*** Passage shown ***
Wednesday, 8 June 2011

Infix, Prefix and Postfix notations

“Notations are created for easy processing of expressions. Polish and Reverse Polish Notations are popular ones. Normal notation is human readable.”

Introduction

  There are 3 kinds of expression notations: infix, prefix and postfix.

  • Infix: is human readable. (2+3)*4
  • Prefix: is readable with stack. Expressions first, values next. *+234
  • Postfix: Values first, expressions next.  23+4*

Read more about the prefix notation here: http://en.wikipedia.org/wiki/Polish_notation

Prefix & postfix doesn’t need to use brackets and can be easily represented using stack or tree.

The main advantage is that we don’t need to care much about the precedence as in Infix notation.

Code

/*
Scan the given prefix expression from right to left
for each symbol
 {
  if operand then
   push onto stack
  if operator then
   {
    operand1=pop stack
    operand2=pop stack
    compute operand1 operator operand2
    push result onto stack
   }
 }
return top of stack as result
*/
 
void main()
*** End of Passage shown ***
*** Given material ***
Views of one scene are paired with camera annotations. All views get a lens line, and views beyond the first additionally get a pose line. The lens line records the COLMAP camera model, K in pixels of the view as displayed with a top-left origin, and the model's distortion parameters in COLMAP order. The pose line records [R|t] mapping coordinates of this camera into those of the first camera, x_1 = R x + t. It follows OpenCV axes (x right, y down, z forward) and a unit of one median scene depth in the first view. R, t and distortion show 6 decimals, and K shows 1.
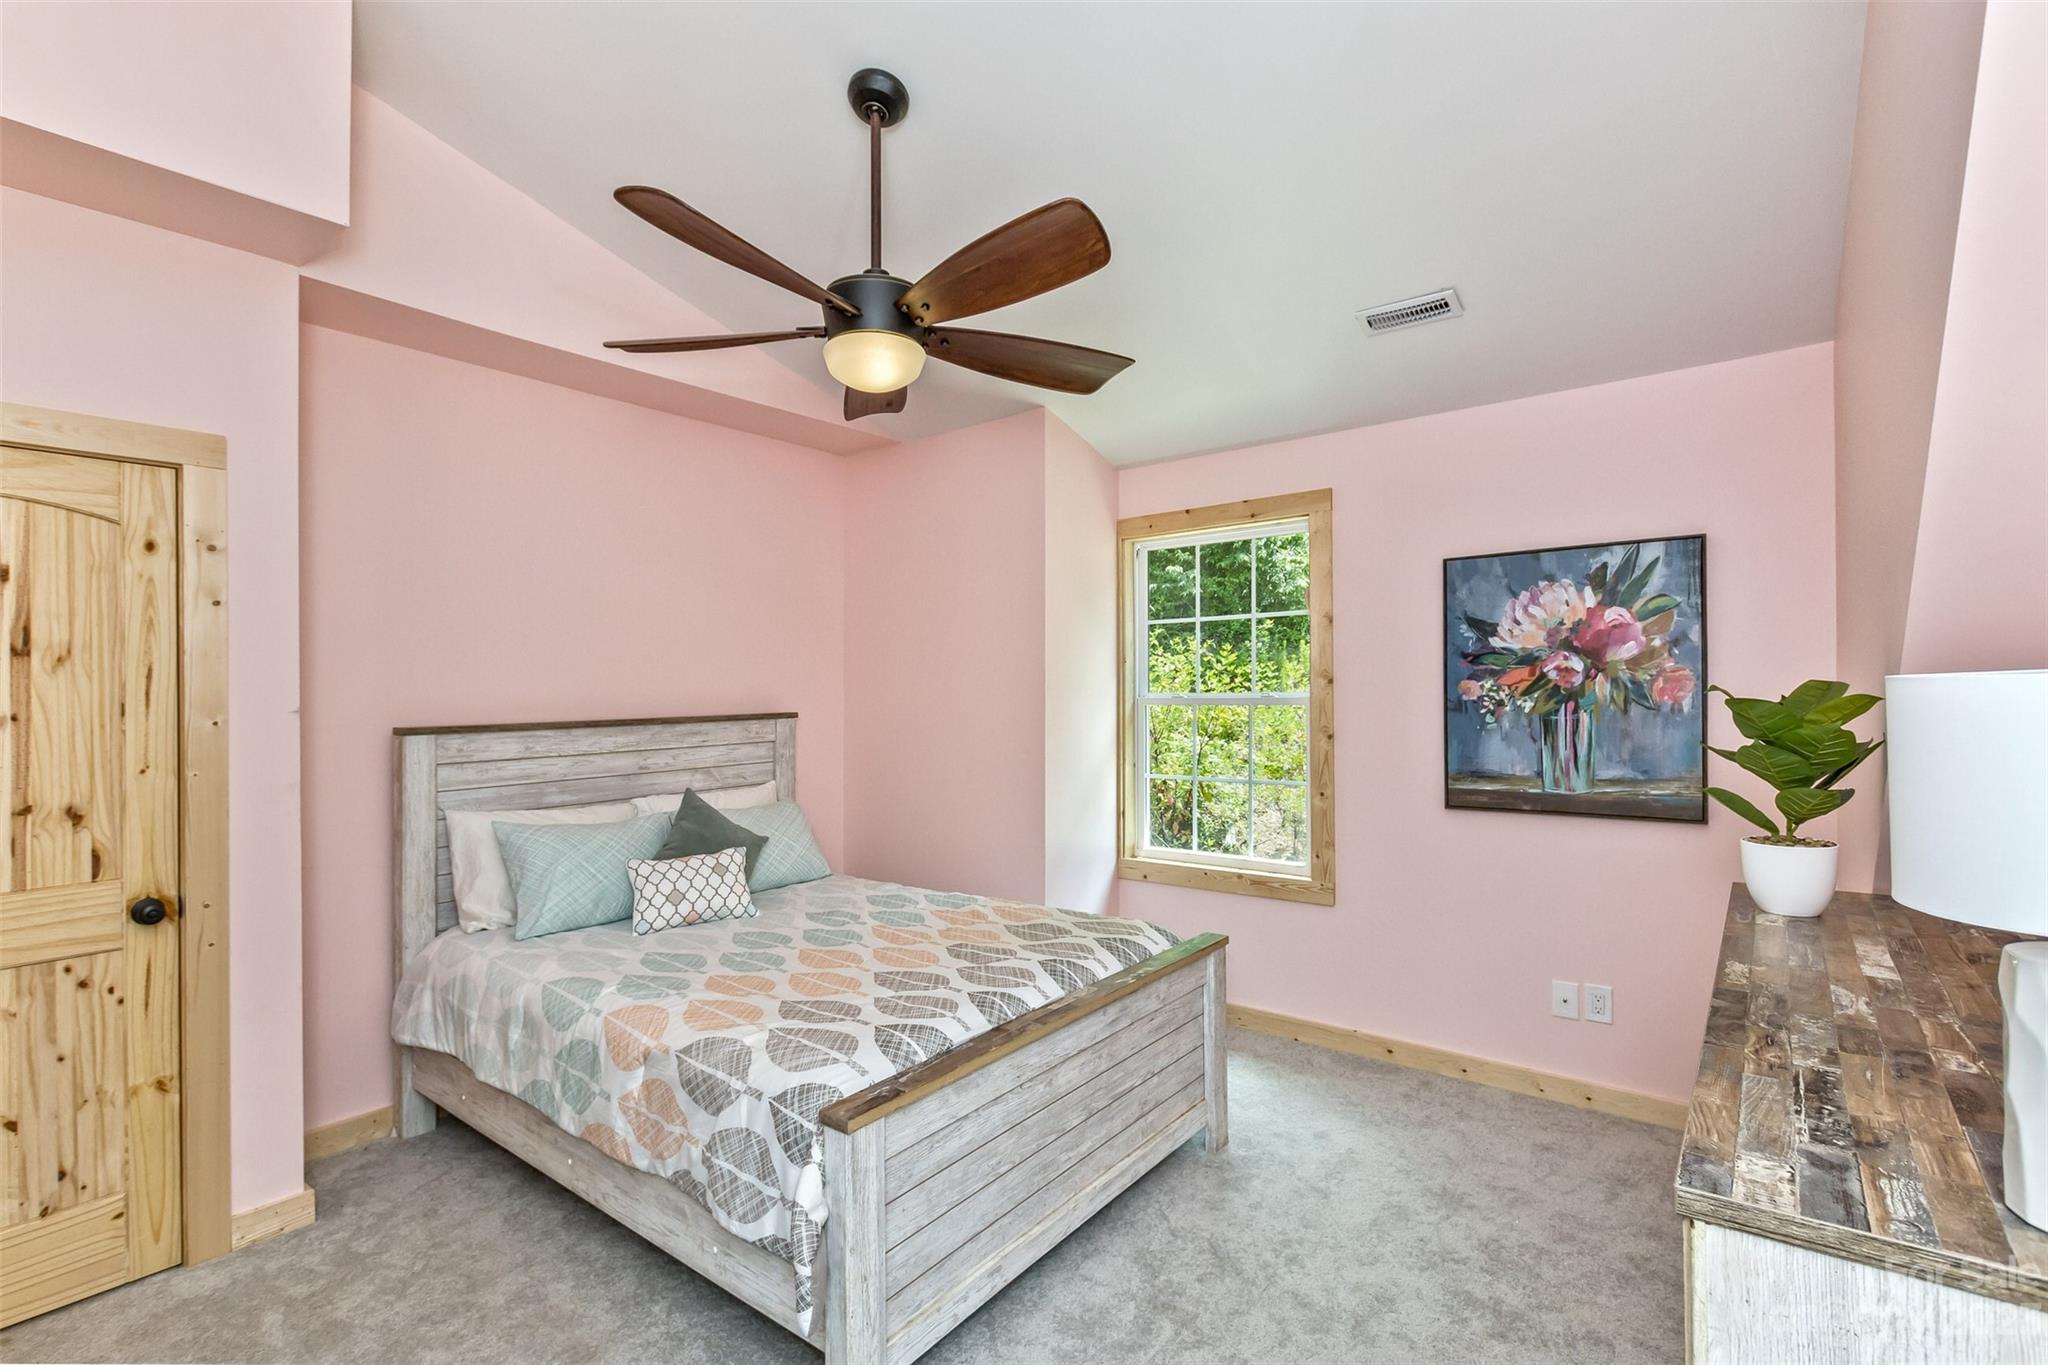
lens RADIAL K [[933.8, 0, 1024.0], [0, 933.8, 682.5], [0, 0, 1]] dist [0.001419, -0.000254]
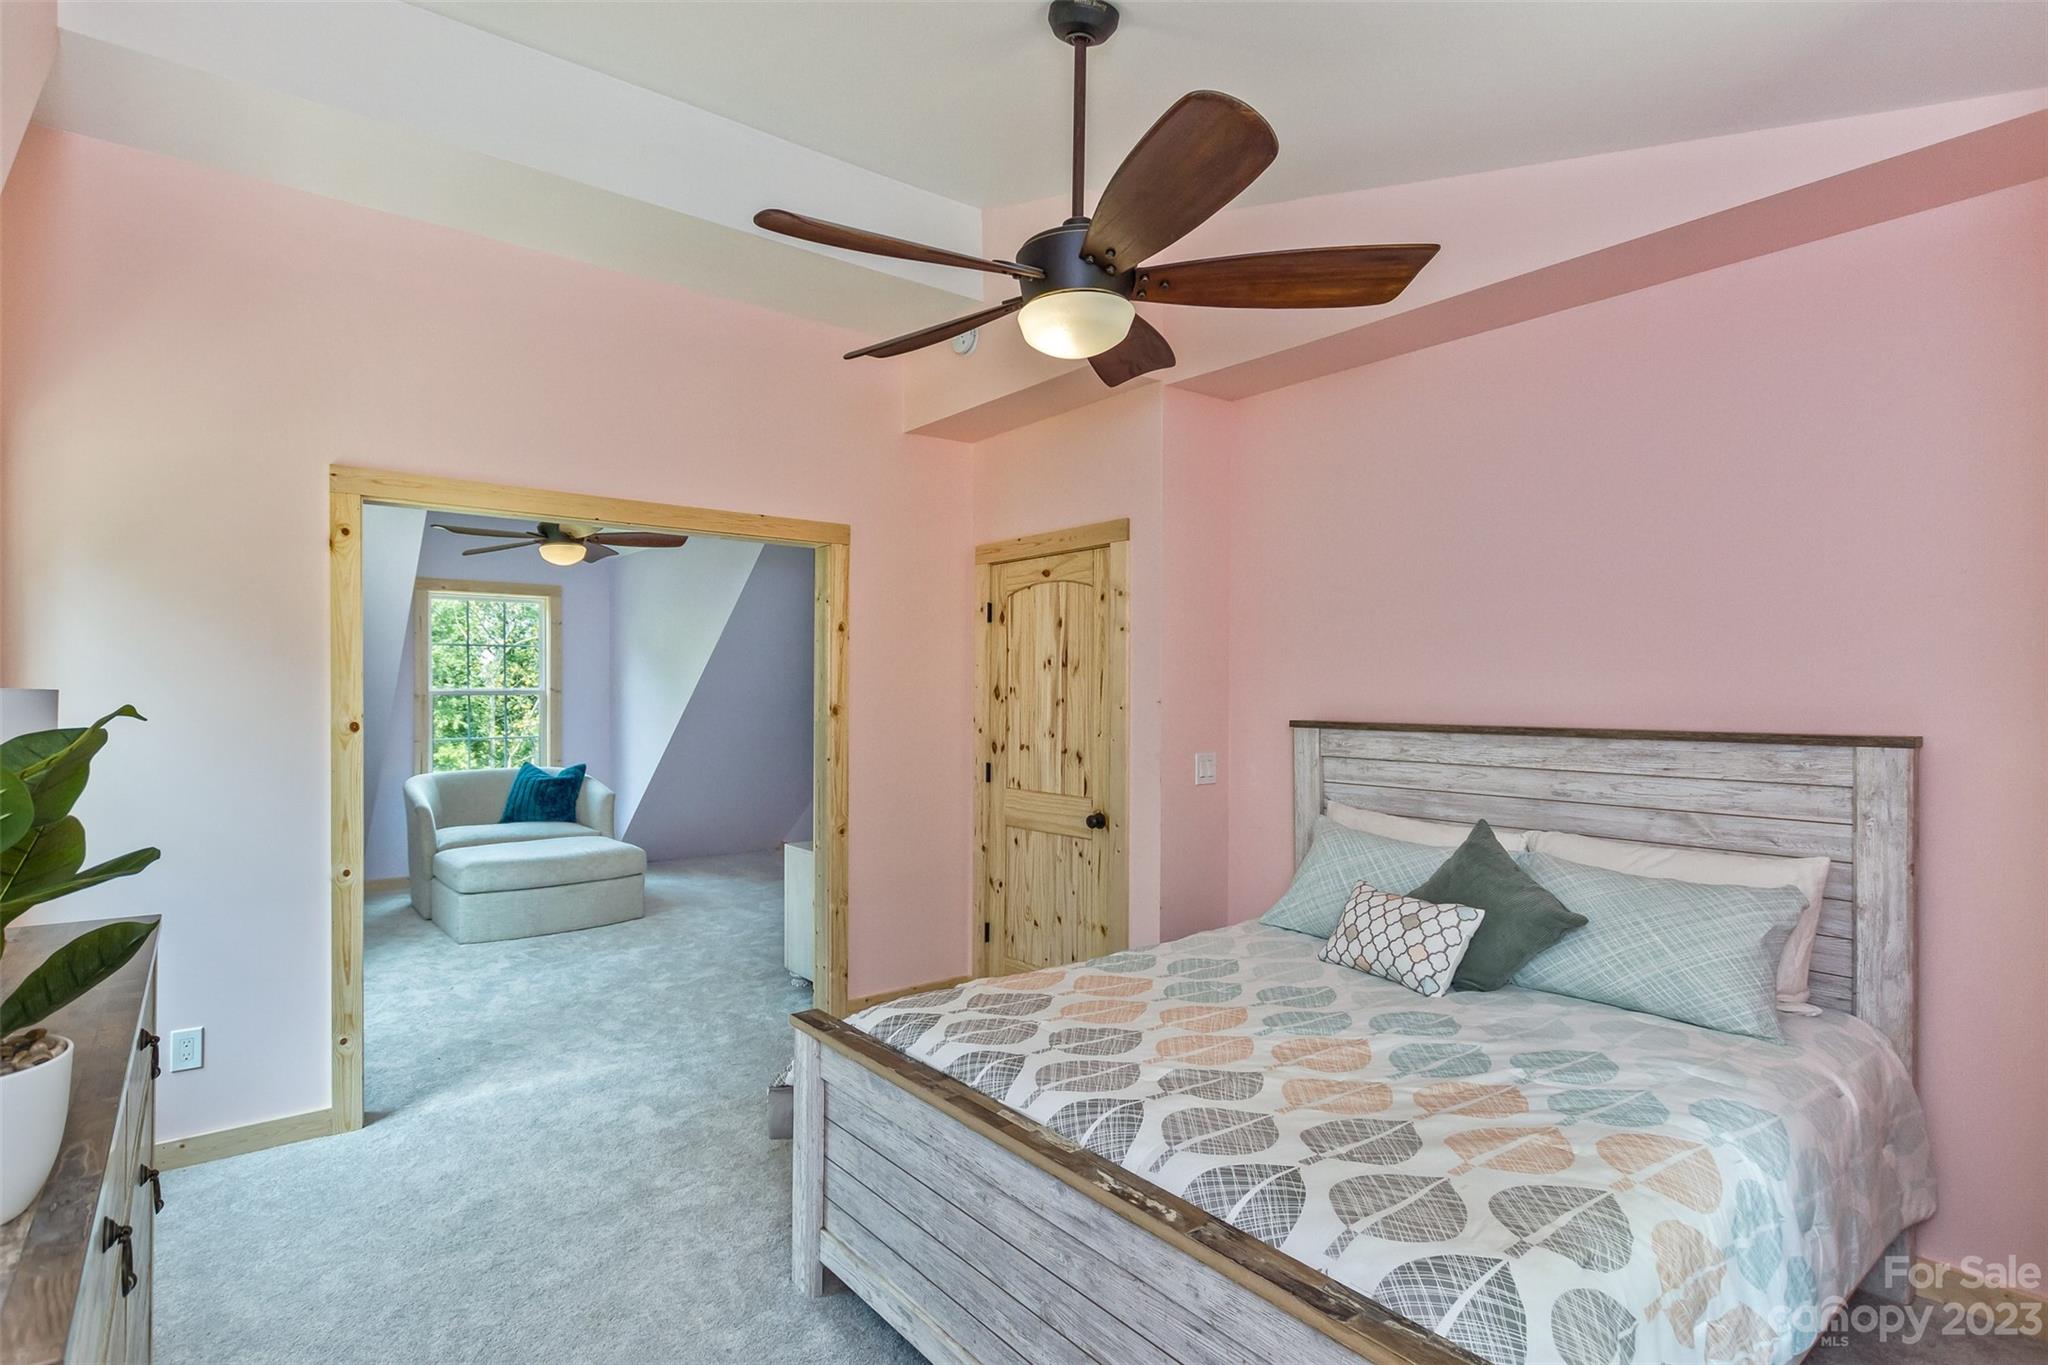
*** End of Given material ***
Work instruction 1: According to the passage on expression notations, in which direction is the given prefix expression scanned?
Work instruction 2: Name each kind of expression notation that the passage on expression notations lists, along with the example expression it gives for each.
Work instruction 3: Print the portion of the passage on expression notations that begins at the words "Read more about" and ends after "stack or tree.".

Problem solution 1: From right to left.

Problem solution 2:
- Infix: (2+3)*4
- Prefix: *+234
- Postfix: 23+4*

Problem solution 3:
Read more about the prefix notation here: http://en.wikipedia.org/wiki/Polish_notation

Prefix & postfix doesn’t need to use brackets and can be easily represented using stack or tree.